### Task
From the records below, extract verbatim the lines starting at the line that contains "setzen wir unser" and ending at the line that contains "Veranstaltungen und Events", with both of those lines included.

[Opening Records to use section]

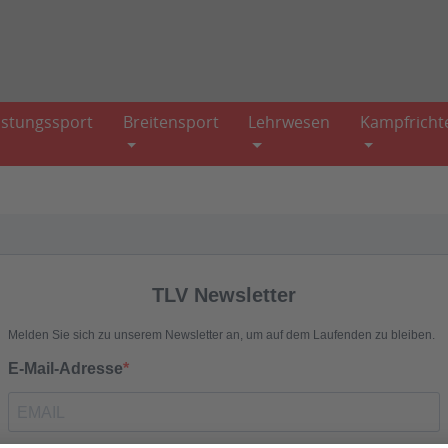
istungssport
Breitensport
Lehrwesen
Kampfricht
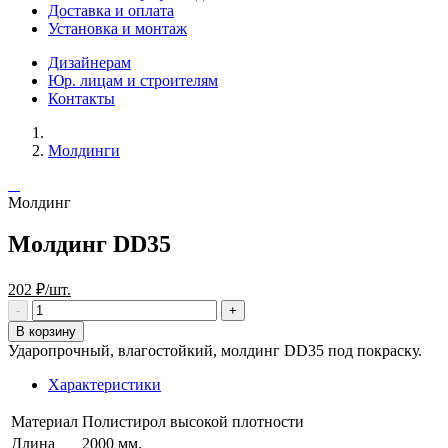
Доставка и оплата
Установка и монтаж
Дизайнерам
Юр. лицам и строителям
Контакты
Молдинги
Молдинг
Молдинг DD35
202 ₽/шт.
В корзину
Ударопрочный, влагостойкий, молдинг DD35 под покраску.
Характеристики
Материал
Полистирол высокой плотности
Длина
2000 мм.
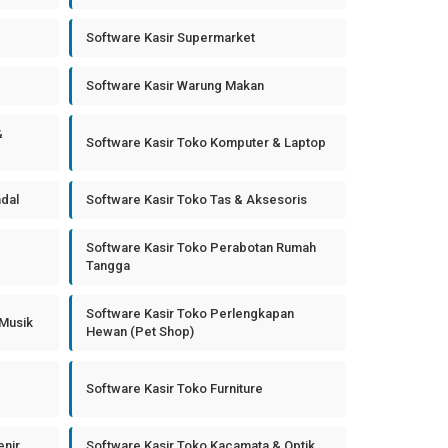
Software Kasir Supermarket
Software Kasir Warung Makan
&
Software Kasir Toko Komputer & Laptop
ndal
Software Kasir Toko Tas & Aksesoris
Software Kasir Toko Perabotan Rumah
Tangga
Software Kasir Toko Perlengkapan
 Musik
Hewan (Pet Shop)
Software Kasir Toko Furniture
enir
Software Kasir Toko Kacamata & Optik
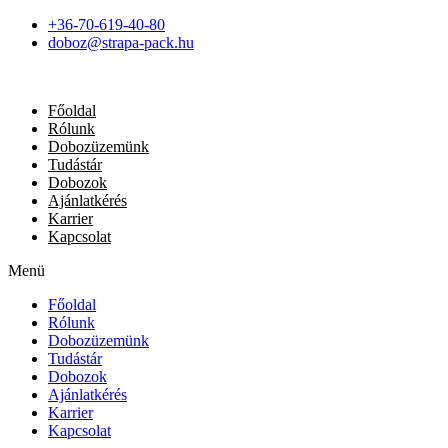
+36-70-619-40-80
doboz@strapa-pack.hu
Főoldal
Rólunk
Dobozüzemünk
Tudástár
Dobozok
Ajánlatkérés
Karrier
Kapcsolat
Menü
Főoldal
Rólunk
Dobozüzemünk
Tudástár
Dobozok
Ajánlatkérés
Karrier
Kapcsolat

[Closing Records to use section]
[Opening Records to use section]

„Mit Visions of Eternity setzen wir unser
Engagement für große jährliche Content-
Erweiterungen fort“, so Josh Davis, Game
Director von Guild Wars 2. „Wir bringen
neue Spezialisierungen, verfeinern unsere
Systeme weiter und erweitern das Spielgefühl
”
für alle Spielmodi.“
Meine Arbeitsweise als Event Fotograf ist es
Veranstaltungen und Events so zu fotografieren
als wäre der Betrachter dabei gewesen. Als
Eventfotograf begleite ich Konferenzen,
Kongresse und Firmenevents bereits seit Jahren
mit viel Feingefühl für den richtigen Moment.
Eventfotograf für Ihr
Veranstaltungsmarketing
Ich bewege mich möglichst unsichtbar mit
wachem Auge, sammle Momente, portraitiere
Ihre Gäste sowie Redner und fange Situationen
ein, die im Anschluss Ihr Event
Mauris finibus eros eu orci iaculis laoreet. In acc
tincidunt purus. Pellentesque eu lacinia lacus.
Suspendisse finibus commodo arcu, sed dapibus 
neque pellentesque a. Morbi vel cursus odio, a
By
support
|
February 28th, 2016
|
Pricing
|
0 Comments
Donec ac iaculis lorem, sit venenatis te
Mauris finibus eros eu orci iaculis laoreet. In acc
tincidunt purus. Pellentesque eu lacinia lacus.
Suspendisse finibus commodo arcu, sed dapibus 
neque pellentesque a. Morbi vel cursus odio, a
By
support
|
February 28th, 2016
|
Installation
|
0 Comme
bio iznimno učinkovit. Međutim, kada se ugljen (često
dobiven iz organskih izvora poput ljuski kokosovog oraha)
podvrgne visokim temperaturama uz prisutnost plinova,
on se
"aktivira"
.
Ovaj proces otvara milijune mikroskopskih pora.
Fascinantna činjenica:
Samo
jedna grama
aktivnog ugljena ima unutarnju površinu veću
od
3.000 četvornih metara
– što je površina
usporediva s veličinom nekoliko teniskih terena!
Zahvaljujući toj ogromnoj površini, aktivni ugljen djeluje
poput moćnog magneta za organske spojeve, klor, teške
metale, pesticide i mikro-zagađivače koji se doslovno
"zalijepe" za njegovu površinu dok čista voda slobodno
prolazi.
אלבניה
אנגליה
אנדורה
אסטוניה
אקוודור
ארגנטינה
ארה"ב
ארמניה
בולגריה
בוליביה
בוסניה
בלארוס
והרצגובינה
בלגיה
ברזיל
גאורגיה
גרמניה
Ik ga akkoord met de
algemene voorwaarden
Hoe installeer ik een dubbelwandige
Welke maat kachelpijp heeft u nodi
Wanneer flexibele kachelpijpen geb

[Closing Records to use section]

### Answer to the exercise
„Mit Visions of Eternity setzen wir unser
Engagement für große jährliche Content-
Erweiterungen fort“, so Josh Davis, Game
Director von Guild Wars 2. „Wir bringen
neue Spezialisierungen, verfeinern unsere
Systeme weiter und erweitern das Spielgefühl
”
für alle Spielmodi.“
Meine Arbeitsweise als Event Fotograf ist es
Veranstaltungen und Events so zu fotografieren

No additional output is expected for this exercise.